Da quanto ricostruito finora, Piana sarebbe scivolata mentre procedeva all’interno della grotta, precipitando da un’altezza di circa cinque metri, mentre si trovava a circa 400 metri di profondità. Ora è a circa tre chilometri dall’ingresso della grotta, a quattro ore dall’ingresso della grotta. A causa dell’urto, la donna avrebbe riportato diverse fratture e ferite. Anche a causa di queste,  le operazioni di soccorso per estrarla fuori dalla grotta sono piuttosto complesse, ma i soccorritori stanno lavorando h24 per garantirle assistenza e monitorare il suo stato di salute (nella mattina del 10 dicembre un medico e un infermiere si sono calati nella grotta per visitarla). Oltre alle difficoltà dovute all’incidente, le operazioni per tirarla fuori devono fare i conti anche con la struttura molto complessa dell’abisso, piena di canyon e stretti cunicoli.

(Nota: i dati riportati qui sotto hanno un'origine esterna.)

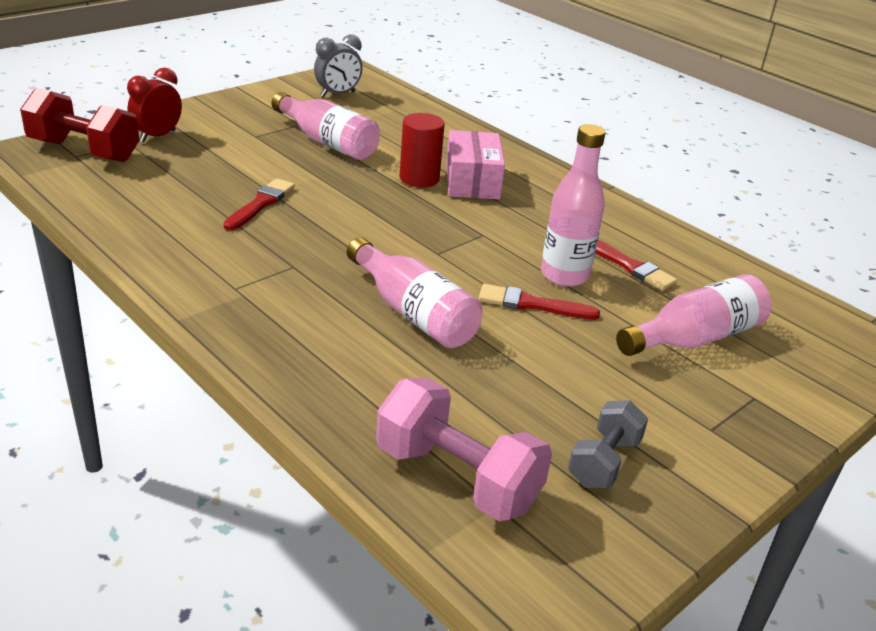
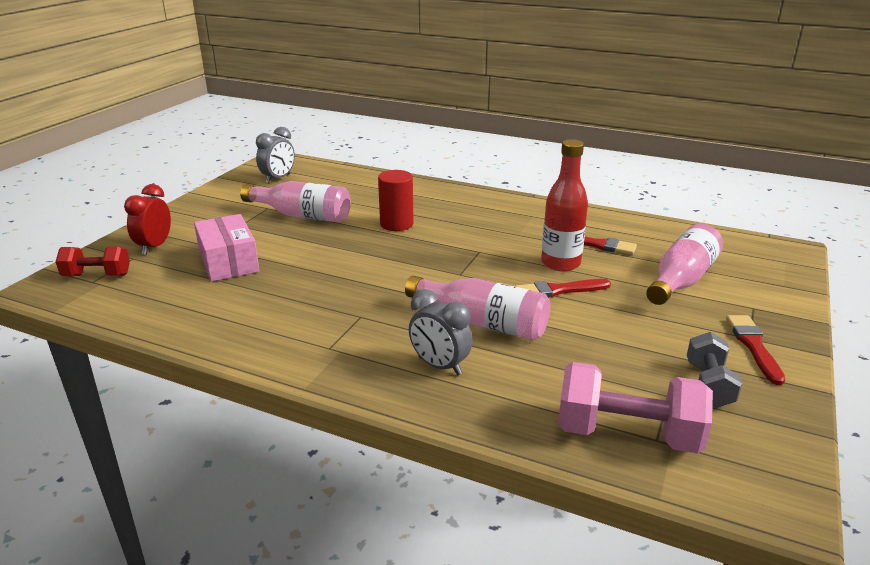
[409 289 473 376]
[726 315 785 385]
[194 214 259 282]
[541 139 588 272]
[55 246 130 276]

Dove si trova e cos’è l’Abisso Bueno Fonteno

L’Abisso Bueno Fonteno si trova in una delle aree carsiche più estese d’Italia. Si estende infatti dal lago d’Endine al lago d’Iseo, si sviluppa sotto dodici comuni della provincia di Bergamo. Si estende per circa di 19 chilometri (almeno quelli censiti e mappati finora), con una profondità di circa 500 metri, all’interno della quale la luce è completamente assente e ci sono livelli umidità molto elevati.

Nell’immaginario comune, una grotta è semplicemente uno spazio che si apre sotto la roccia e in cui si può tranquillamente camminare attraverso passaggi sotterranei e corridoi nella roccia. Questa però è un’immagine molto semplificata della realtà, soprattutto se parliamo di un sistema vasto e complesso com’è l’Abisso Bueno Fonteno.

Quando Piana fu tratta in salvo nel luglio 2023, Corrado Camerini, il responsabile del Soccorso Speleologico Lombardia che aveva coordinato le operazioni, aveva spiegato a Fanpage.it che “questa grotta nello specifico è particolarmente ostile“, perché ci sono “tratti verticali e tratti orizzontali”, e sono proprio quest’ultimi a rappresentare l’ostacolo maggiore in caso di operazioni di salvataggio, specie se la persona coinvolta è rimasta ferita. Non dobbiamo infatti immaginare dei corridoi in cui si può comodamente camminare stando in piedi ma degli stretti cunicoli in cui a malapena ci si riesce a muovere strisciando: “pensate a un tunnel – aveva spiegato allora Camerini – dove per passare dovete muovervi strisciando, facendo pressione sulle pareti con entrambe le mani”.

Quando è stato scoperto

Un’area carsica è infatti un’area, superficiale o sotterranea, plasmata – spiega il Gruppo Mineralogico Paleontologico Euganeo – dall’azione delle acque meteoriche, sorgive e profonde su alcune tipologie di rocce, calcari, dolomie o evaporiti. L’azione dell’acqua scava quindi dei tunnel e dei passaggi che nell’insieme formano il sistema di grotte.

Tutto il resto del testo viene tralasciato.